Wall Street stocks finished another rocky session much lower Monday amid partisan squabbling over a giant stimulus package as the Federal Reserve announced new emergency measures.
The Dow Jones Industrial Average sank 3.0 percent, or nearly 600 points, to 18,591.93.
The broad-based S&P 500 sank 2.9 percent to 2,237.40, while the tech-rich Nasdaq Composite Index dipped 0.3 percent to 6,860.67.
Stocks sold off aggressively after the Senate again failed to advance a trillion-dollar rescue package as major cities in the United States ordered most businesses shut to try to limit the spread of the coronavirus.
Earlier, the Fed had announced several new initiatives to prop up the economy.
The central bank announced it will buy unlimited amounts of US Treasury debt -- essentially printing money for the economy -- as well as new steps to lend directly to small- and medium-sized companies that have been among the hardest-hit as economic activity dries up.

[Task requirements]:
a) In the Wall Street report, by what percentage did the Dow Jones Industrial Average sink?
b) Copy the Wall Street report from "The central bank" to "activity dries up.", renaming "central bank" as "Federal Reserve".
c) Write what comes next in the Wall Street report, picking up after its final sentence.
The records that come next have nothing to do with the Wall Street report.

[Data provided]:

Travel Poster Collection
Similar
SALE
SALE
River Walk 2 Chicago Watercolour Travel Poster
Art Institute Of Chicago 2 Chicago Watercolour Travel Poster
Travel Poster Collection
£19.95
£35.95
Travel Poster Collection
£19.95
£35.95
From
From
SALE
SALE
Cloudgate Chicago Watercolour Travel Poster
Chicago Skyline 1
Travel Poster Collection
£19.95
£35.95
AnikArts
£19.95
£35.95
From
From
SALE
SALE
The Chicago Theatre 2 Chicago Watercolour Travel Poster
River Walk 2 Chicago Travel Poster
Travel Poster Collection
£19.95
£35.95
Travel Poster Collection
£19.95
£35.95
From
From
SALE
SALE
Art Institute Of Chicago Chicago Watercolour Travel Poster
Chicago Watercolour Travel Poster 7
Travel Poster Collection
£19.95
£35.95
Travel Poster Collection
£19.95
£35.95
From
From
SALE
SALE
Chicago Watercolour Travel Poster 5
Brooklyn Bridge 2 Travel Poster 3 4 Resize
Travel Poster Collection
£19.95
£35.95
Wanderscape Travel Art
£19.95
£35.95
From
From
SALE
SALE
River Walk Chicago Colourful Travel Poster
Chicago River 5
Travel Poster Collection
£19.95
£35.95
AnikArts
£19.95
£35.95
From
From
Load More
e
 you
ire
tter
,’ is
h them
* * *
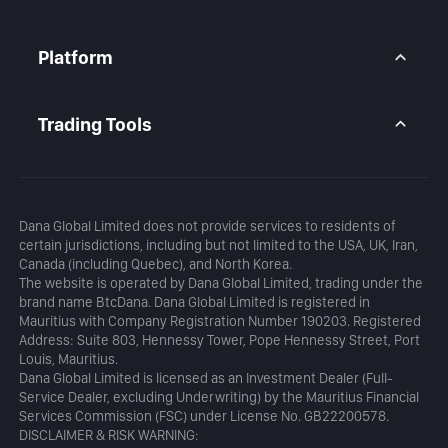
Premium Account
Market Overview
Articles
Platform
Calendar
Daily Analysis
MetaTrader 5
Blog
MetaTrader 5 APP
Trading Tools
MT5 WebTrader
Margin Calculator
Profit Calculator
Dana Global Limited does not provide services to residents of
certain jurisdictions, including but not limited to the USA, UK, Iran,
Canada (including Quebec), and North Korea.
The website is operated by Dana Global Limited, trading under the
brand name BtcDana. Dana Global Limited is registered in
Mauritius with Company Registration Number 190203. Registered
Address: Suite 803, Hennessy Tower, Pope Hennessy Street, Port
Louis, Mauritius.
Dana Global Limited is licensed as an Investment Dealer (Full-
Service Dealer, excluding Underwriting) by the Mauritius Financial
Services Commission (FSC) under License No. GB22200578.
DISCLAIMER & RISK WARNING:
---
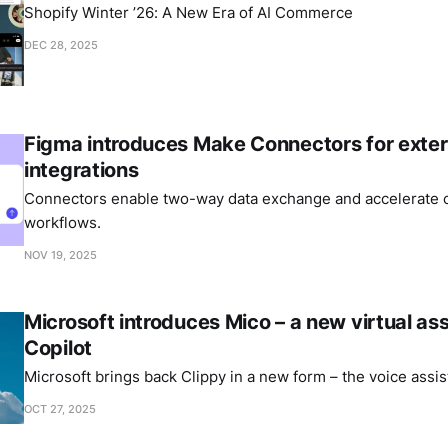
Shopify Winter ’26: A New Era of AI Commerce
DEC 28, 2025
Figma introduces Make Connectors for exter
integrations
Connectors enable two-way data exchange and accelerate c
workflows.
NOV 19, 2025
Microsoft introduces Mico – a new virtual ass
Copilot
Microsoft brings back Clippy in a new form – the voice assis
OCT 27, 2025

[Responses in order]:
a) It sank 3.0 percent.

b)
The Federal Reserve announced it will buy unlimited amounts of US Treasury debt -- essentially printing money for the economy -- as well as new steps to lend directly to small- and medium-sized companies that have been among the hardest-hit as economic activity dries up.

c)
The Fed said it also plans to soon announce a "Main Street Business Lending Program," and pledged it "will continue to use its full range of tools to support the flow of credit to households and businesses."
Analysts welcomed the steps, but many expect markets to remain brittle until the world's biggest economy gets a grip on the virus outbreak.
The United States now has 41,000 declared cases, with more than 12,000 confirmed cases in New York City, the financial capital.
"We're going to need to see these growth rates restabilize in order for markets to heal," said Matt Jozoff, managing director, fixed income research.
Dow member Boeing enjoyed a rare positive session, surging 11.2 percent following an upgrade from Goldman Sachs, which predicted the aerospace giant would survive the dual hits of the 737 MAX grounding and a brutal crisis in the airline sector due to the virus.
Shares of the company were also boosted by an announcement that it would suspend production at an Everett, Washington manufacturing center but not lay off staff.
The announcement implies the company will secure federal backing after it pressed for $60 billion in support for the US aerospace industry.